[Records]
►
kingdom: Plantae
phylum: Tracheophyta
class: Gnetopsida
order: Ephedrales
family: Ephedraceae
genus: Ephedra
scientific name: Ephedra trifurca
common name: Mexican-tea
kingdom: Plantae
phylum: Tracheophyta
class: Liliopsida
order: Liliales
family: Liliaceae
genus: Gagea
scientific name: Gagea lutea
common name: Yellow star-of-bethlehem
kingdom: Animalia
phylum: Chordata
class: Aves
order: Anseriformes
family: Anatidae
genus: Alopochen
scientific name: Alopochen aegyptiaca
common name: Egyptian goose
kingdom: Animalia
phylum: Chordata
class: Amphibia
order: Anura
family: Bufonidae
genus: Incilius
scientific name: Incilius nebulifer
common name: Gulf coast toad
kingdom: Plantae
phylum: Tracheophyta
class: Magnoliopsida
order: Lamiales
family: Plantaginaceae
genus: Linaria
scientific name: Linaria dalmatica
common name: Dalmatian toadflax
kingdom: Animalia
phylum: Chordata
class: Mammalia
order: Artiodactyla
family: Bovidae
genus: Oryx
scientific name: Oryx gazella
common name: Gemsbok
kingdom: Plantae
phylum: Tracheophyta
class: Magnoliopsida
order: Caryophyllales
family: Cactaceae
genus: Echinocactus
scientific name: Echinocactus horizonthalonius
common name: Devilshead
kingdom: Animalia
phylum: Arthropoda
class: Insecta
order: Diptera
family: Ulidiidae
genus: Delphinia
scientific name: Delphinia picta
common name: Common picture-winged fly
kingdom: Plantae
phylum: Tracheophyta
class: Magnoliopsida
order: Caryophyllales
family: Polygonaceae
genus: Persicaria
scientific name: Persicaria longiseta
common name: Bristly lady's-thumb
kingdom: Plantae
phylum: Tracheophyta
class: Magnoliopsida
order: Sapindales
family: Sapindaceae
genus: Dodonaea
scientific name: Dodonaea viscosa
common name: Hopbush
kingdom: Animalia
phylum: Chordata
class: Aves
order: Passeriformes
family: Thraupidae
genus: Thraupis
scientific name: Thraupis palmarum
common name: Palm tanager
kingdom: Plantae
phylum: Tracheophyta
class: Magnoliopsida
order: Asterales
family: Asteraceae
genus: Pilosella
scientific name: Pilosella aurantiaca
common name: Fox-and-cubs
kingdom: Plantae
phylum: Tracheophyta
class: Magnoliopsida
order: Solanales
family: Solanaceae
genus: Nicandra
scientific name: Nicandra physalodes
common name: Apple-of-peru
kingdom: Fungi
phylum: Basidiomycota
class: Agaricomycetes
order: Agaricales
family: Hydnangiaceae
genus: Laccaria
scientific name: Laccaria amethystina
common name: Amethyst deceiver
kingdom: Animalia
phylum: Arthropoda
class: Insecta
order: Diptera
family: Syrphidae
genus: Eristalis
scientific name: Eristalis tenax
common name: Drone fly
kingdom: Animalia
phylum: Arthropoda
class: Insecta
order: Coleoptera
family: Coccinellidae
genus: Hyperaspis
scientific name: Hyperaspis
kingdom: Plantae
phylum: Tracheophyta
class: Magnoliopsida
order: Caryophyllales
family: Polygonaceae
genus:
◄
> _Task directions_
Put each line of the listing above into a Markdown table with the columns Row and Line. Number the rows and omit any blank lines.

> _The response_
| Row | Line |
|---|---|
| 1 | kingdom: Plantae |
| 2 | phylum: Tracheophyta |
| 3 | class: Gnetopsida |
| 4 | order: Ephedrales |
| 5 | family: Ephedraceae |
| 6 | genus: Ephedra |
| 7 | scientific name: Ephedra trifurca |
| 8 | common name: Mexican-tea |
| 9 | kingdom: Plantae |
| 10 | phylum: Tracheophyta |
| 11 | class: Liliopsida |
| 12 | order: Liliales |
| 13 | family: Liliaceae |
| 14 | genus: Gagea |
| 15 | scientific name: Gagea lutea |
| 16 | common name: Yellow star-of-bethlehem |
| 17 | kingdom: Animalia |
| 18 | phylum: Chordata |
| 19 | class: Aves |
| 20 | order: Anseriformes |
| 21 | family: Anatidae |
| 22 | genus: Alopochen |
| 23 | scientific name: Alopochen aegyptiaca |
| 24 | common name: Egyptian goose |
| 25 | kingdom: Animalia |
| 26 | phylum: Chordata |
| 27 | class: Amphibia |
| 28 | order: Anura |
| 29 | family: Bufonidae |
| 30 | genus: Incilius |
| 31 | scientific name: Incilius nebulifer |
| 32 | common name: Gulf coast toad |
| 33 | kingdom: Plantae |
| 34 | phylum: Tracheophyta |
| 35 | class: Magnoliopsida |
| 36 | order: Lamiales |
| 37 | family: Plantaginaceae |
| 38 | genus: Linaria |
| 39 | scientific name: Linaria dalmatica |
| 40 | common name: Dalmatian toadflax |
| 41 | kingdom: Animalia |
| 42 | phylum: Chordata |
| 43 | class: Mammalia |
| 44 | order: Artiodactyla |
| 45 | family: Bovidae |
| 46 | genus: Oryx |
| 47 | scientific name: Oryx gazella |
| 48 | common name: Gemsbok |
| 49 | kingdom: Plantae |
| 50 | phylum: Tracheophyta |
| 51 | class: Magnoliopsida |
| 52 | order: Caryophyllales |
| 53 | family: Cactaceae |
| 54 | genus: Echinocactus |
| 55 | scientific name: Echinocactus horizonthalonius |
| 56 | common name: Devilshead |
| 57 | kingdom: Animalia |
| 58 | phylum: Arthropoda |
| 59 | class: Insecta |
| 60 | order: Diptera |
| 61 | family: Ulidiidae |
| 62 | genus: Delphinia |
| 63 | scientific name: Delphinia picta |
| 64 | common name: Common picture-winged fly |
| 65 | kingdom: Plantae |
| 66 | phylum: Tracheophyta |
| 67 | class: Magnoliopsida |
| 68 | order: Caryophyllales |
| 69 | family: Polygonaceae |
| 70 | genus: Persicaria |
| 71 | scientific name: Persicaria longiseta |
| 72 | common name: Bristly lady's-thumb |
| 73 | kingdom: Plantae |
| 74 | phylum: Tracheophyta |
| 75 | class: Magnoliopsida |
| 76 | order: Sapindales |
| 77 | family: Sapindaceae |
| 78 | genus: Dodonaea |
| 79 | scientific name: Dodonaea viscosa |
| 80 | common name: Hopbush |
| 81 | kingdom: Animalia |
| 82 | phylum: Chordata |
| 83 | class: Aves |
| 84 | order: Passeriformes |
| 85 | family: Thraupidae |
| 86 | genus: Thraupis |
| 87 | scientific name: Thraupis palmarum |
| 88 | common name: Palm tanager |
| 89 | kingdom: Plantae |
| 90 | phylum: Tracheophyta |
| 91 | class: Magnoliopsida |
| 92 | order: Asterales |
| 93 | family: Asteraceae |
| 94 | genus: Pilosella |
| 95 | scientific name: Pilosella aurantiaca |
| 96 | common name: Fox-and-cubs |
| 97 | kingdom: Plantae |
| 98 | phylum: Tracheophyta |
| 99 | class: Magnoliopsida |
| 100 | order: Solanales |
| 101 | family: Solanaceae |
| 102 | genus: Nicandra |
| 103 | scientific name: Nicandra physalodes |
| 104 | common name: Apple-of-peru |
| 105 | kingdom: Fungi |
| 106 | phylum: Basidiomycota |
| 107 | class: Agaricomycetes |
| 108 | order: Agaricales |
| 109 | family: Hydnangiaceae |
| 110 | genus: Laccaria |
| 111 | scientific name: Laccaria amethystina |
| 112 | common name: Amethyst deceiver |
| 113 | kingdom: Animalia |
| 114 | phylum: Arthropoda |
| 115 | class: Insecta |
| 116 | order: Diptera |
| 117 | family: Syrphidae |
| 118 | genus: Eristalis |
| 119 | scientific name: Eristalis tenax |
| 120 | common name: Drone fly |
| 121 | kingdom: Animalia |
| 122 | phylum: Arthropoda |
| 123 | class: Insecta |
| 124 | order: Coleoptera |
| 125 | family: Coccinellidae |
| 126 | genus: Hyperaspis |
| 127 | scientific name: Hyperaspis |
| 128 | kingdom: Plantae |
| 129 | phylum: Tracheophyta |
| 130 | class: Magnoliopsida |
| 131 | order: Caryophyllales |
| 132 | family: Polygonaceae |
| 133 | genus: |